## [Problem to solve]
Of all the entries below, only the lines from the one with "Pies & Quiche" up to and including the one with "Atlanta, GA" are to be duplicated exactly.

## [Task input]

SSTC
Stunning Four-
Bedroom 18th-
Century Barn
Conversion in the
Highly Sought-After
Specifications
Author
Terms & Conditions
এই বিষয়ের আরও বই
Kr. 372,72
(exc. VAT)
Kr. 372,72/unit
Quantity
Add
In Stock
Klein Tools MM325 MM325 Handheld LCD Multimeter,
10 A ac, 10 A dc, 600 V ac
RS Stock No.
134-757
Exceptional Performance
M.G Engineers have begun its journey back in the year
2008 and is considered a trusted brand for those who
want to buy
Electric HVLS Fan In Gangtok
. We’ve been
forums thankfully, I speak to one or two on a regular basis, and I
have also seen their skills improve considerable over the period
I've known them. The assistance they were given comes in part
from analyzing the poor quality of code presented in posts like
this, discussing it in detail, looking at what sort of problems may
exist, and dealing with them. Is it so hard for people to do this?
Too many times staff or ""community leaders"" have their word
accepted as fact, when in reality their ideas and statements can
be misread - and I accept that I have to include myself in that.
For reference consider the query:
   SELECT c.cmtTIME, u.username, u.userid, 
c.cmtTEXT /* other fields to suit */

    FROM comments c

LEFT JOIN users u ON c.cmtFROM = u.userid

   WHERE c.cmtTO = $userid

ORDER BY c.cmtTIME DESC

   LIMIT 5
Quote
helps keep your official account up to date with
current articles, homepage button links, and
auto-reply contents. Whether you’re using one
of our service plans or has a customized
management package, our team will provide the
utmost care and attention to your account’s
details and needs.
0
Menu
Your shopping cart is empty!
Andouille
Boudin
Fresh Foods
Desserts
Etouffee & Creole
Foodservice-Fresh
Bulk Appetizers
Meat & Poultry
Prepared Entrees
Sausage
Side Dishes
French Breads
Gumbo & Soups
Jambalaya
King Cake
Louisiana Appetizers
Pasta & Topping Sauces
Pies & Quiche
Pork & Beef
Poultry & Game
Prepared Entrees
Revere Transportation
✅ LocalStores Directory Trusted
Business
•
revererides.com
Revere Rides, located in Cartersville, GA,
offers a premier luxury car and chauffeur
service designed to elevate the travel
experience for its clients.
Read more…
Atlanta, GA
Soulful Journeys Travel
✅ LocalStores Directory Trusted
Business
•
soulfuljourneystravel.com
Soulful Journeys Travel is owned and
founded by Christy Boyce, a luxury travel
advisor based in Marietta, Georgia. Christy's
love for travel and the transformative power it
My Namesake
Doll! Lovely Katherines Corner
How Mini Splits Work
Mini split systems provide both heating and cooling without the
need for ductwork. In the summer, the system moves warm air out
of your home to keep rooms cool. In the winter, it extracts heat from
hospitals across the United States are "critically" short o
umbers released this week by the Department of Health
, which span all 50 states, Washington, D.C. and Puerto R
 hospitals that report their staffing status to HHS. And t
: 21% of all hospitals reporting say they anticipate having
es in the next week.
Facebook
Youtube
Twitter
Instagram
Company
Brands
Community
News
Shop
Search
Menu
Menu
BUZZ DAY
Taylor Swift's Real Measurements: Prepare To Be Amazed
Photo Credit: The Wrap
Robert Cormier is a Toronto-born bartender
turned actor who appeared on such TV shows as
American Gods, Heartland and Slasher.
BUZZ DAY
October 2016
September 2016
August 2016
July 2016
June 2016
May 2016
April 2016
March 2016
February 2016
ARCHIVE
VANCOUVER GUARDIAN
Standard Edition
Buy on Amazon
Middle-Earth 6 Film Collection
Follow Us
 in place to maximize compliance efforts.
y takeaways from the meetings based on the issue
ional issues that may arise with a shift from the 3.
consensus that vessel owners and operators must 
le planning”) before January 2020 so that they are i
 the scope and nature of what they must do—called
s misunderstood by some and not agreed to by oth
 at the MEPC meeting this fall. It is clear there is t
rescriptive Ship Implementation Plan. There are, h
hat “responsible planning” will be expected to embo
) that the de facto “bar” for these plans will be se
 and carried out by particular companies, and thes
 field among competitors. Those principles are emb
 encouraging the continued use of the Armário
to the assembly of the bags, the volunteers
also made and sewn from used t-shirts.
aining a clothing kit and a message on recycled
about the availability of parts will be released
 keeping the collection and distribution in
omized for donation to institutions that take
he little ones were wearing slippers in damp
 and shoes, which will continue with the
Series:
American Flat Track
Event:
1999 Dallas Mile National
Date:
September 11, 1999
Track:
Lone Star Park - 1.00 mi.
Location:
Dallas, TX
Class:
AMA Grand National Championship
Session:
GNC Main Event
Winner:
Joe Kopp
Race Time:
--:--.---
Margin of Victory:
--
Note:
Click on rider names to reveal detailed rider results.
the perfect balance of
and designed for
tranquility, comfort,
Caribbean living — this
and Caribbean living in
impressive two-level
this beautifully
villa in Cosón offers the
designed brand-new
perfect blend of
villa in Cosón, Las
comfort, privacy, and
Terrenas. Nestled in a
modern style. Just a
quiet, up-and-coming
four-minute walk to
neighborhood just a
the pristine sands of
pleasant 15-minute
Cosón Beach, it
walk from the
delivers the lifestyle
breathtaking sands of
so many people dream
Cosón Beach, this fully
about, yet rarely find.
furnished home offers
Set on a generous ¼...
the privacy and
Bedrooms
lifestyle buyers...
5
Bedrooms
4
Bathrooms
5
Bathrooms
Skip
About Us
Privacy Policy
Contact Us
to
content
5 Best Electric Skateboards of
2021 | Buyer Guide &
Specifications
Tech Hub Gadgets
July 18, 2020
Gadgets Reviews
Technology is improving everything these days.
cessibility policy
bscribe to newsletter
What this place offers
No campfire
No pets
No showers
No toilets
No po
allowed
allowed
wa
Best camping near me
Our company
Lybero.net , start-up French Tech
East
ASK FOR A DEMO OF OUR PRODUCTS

## [Answer to this exercise]
Pies & Quiche
Pork & Beef
Poultry & Game
Prepared Entrees
Revere Transportation
✅ LocalStores Directory Trusted
Business
•
revererides.com
Revere Rides, located in Cartersville, GA,
offers a premier luxury car and chauffeur
service designed to elevate the travel
experience for its clients.
Read more…
Atlanta, GA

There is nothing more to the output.